- Task description
Looking at the listing below, how many lines include "inhalare"? Answer with the number only.

- Given records

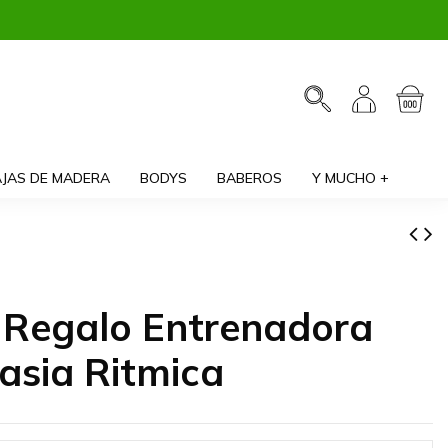
JAS DE MADERA
BODYS
BABEROS
Y MUCHO +
 Regalo Entrenadora
asia Ritmica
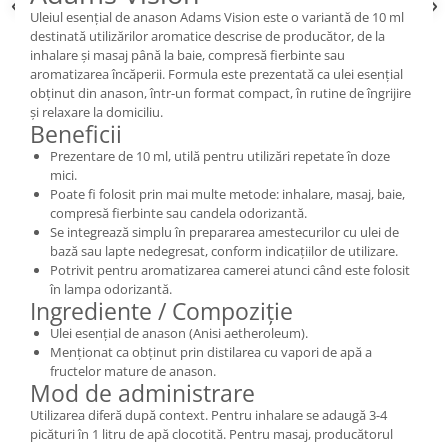
Uleiul esențial de anason Adams Vision este o variantă de 10 ml
destinată utilizărilor aromatice descrise de producător, de la
inhalare și masaj până la baie, compresă fierbinte sau
aromatizarea încăperii. Formula este prezentată ca ulei esențial
obținut din anason, într-un format compact, în rutine de îngrijire
și relaxare la domiciliu.
Beneficii
Prezentare de 10 ml, utilă pentru utilizări repetate în doze
mici.
Poate fi folosit prin mai multe metode: inhalare, masaj, baie,
compresă fierbinte sau candela odorizantă.
Se integrează simplu în prepararea amestecurilor cu ulei de
bază sau lapte nedegresat, conform indicațiilor de utilizare.
Potrivit pentru aromatizarea camerei atunci când este folosit
în lampa odorizantă.
Ingrediente / Compoziție
Ulei esențial de anason (Anisi aetheroleum).
Menționat ca obținut prin distilarea cu vapori de apă a
fructelor mature de anason.
Mod de administrare
Utilizarea diferă după context. Pentru inhalare se adaugă 3-4
picături în 1 litru de apă clocotită. Pentru masaj, producătorul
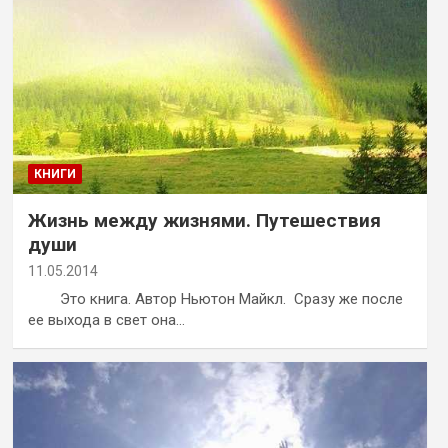
КНИГИ
Жизнь между жизнями. Путешествия
души
11.05.2014
Это книга. Автор Ньютон Майкл. Сразу же после
ее выхода в свет она…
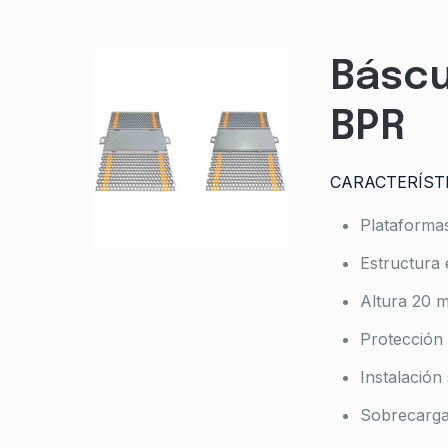
Báscu
BPR
CARACTERÍST
Plataforma
Estructura 
Altura 20 
Protección 
Instalación
Sobrecarga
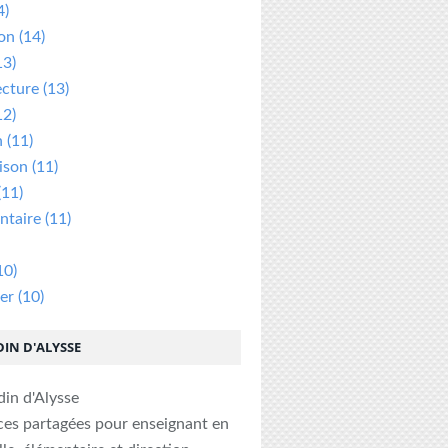
4)
ion
(14)
13)
ecture
(13)
12)
n
(11)
ison
(11)
(11)
taire
(11)
10)
er
(10)
DIN D'ALYSSE
ces partagées pour enseignant en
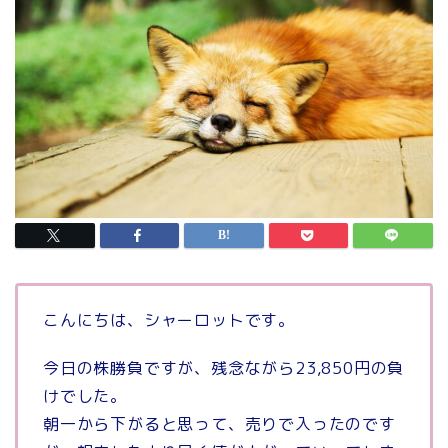
こんにちは、シャーロットです。
今日の株勝負ですが、残念ながら23,850円の負
けでした。
朝一から下がると思って、売りで入ったのです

- Exercise result
3